Dia memaparkan, pada tahun 2020-2021 mungkin ada sekitar 5 sampai 6 undang-undang (UU) yang telah sahkan dan itu notabene UU yang memperlihatkan pada publik bagaimana kekuatan kolaborasi antara pengusaha dan penguasa untuk memuluskan langkahnya. Jadi, tambah Handi, dari semua UU tersebut memperlihatkan bagaimana cengkraman kekuasaan semakin menguat.

"Oligarki kekuasaan itu semakin menguat, saya lihat ada pergeseran dari semangat otonomi daerah kepada semangat desentralisasi yang dilakukan oleh pemerintah saat ini, itu juga ujung-ujungnya memperkuat cengkraman pemerintah terhadap daerah," ujarnya.

Dia mengemukakan, jika dikaitkan dengan pemindahan ibukota maka tidak ada satu alasan pun yang kuat dan signifikan yang bisa diterima dengan akal sehat. Dengan melihat kondisi yang ada, misalnya kondisi keuangan negara yang sedang morat-marit apalagi 2023 di mulai kembali APBN normal yaitu pemerintah boleh menggunakan defisit 3%. "Inikan akan semakin memperketat fiskal kita yang tidak lagi bisa dijalankan seperti saat ini. itu saja sudah sangat memberatkan bagi pemerintah untuk bisa leluasa mengatur keuangannya," jelasnya.

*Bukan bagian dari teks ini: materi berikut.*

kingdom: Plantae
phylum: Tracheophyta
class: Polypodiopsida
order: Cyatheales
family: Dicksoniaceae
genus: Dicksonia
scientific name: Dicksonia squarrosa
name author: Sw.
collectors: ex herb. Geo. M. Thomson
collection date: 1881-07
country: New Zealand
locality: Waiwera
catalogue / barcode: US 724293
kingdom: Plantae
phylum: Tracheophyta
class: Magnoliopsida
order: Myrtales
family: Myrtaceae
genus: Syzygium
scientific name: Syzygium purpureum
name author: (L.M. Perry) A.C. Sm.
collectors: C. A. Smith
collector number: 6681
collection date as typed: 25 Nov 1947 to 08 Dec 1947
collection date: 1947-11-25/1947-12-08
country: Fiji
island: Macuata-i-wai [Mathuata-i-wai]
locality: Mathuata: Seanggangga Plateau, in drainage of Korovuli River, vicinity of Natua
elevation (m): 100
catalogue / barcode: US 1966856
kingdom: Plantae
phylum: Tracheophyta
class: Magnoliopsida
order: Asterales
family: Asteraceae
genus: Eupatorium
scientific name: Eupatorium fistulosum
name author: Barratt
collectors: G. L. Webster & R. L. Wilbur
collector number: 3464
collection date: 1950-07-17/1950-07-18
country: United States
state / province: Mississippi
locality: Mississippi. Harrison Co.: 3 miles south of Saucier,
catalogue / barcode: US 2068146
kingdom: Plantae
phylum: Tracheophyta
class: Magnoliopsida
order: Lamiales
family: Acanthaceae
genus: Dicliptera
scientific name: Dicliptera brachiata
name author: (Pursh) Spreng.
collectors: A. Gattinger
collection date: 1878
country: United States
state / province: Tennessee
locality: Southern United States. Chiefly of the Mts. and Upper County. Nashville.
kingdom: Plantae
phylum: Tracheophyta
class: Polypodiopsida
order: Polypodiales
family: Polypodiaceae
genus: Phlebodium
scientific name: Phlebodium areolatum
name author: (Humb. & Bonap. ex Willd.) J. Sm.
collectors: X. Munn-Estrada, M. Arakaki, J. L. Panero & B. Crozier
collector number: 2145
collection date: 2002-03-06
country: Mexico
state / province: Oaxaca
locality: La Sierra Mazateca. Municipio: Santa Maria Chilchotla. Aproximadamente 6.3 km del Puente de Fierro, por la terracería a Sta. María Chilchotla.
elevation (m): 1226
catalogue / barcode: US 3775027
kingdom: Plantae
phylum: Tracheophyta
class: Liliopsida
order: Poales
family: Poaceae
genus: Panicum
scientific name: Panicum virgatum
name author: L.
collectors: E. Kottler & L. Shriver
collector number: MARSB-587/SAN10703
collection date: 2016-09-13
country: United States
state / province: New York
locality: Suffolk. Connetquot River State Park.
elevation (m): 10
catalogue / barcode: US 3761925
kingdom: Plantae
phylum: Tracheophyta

Begitu juga dari perspektif kesiapan daerah dalam menyambut keberadaan ibukota dinilai sangat tidak siap. Menurut Handi, kalau tujuannya untuk mengurangi ketimpangan, sementara kondisi daerah sendiri juga masih banyak ketimpangan dimana-mana, tidak hanya di kalimantan tapi juga di daerah lain. Apakah pemindahan ibukota akan mengurangi ketimpangan, menurutnya tidak. Karena fokus pemindahan baru sebatas pemindahan administrasinya saja dan tidak langsung juga diikuti pemindahan pusat-pusat bisnisnya, dari situ terlihat sekali bahwasanya pemindahan ibukota tidak akan terlalu banyak memberikan dampak bagi perkembangan daerah.

"Jadi artinya keberadaan pemerintah pusat dalam memberikan alokasi anggaran dalam bentuk transfer ke daerah dan juga dana desa kepada daerah itu tidak membuat daerah bisa jauh lebih berdaya artinya mampu mengelola daerahnya sendiri tapi justru sebaliknya porsi transfer ke daerah itu lebih besar daripada porsi PAD-nya sendiri bahkan mungkin perbandinganya bisa 80:20. Ini juga jadi suatu persoalan sendiri bagaimana sesungguhnya daerah sendiri itu dari sisi kemampuan fiskalnya juga tidak merata, bahkan kalau boleh kita katakan rata-rata semua daerah mengalami permasalahan yang sama, jadi hal-hal seperti ini kan perlu diselesaikan terlebih dahulu ketimbang kita memindahkan ibukota," ungkapnya.

Selain itu, dia mempertanyakan adakah contoh proses pemindahan ibukota yang berjalan dengan baik dan menghasilkan model ibukota yang ideal yang mungkin dilakukan dalam 10-20 tahun terakhir. Dia menyebut tidak banyak contoh yang sukses. Menurutnya rencana pemindahan ibukota sangat perlu dikaji ulang.

"Ini memang bolanya di DPR, kalau DPR tidak mengesahkan tentu pemerintah tidak berani juga untuk melanjutkan, tetapi kalau DPR-nya mengesahkan yasudah inikan tinggal jalan saja, kita tergantung pada 500-an orang di DPR," pungkasnya.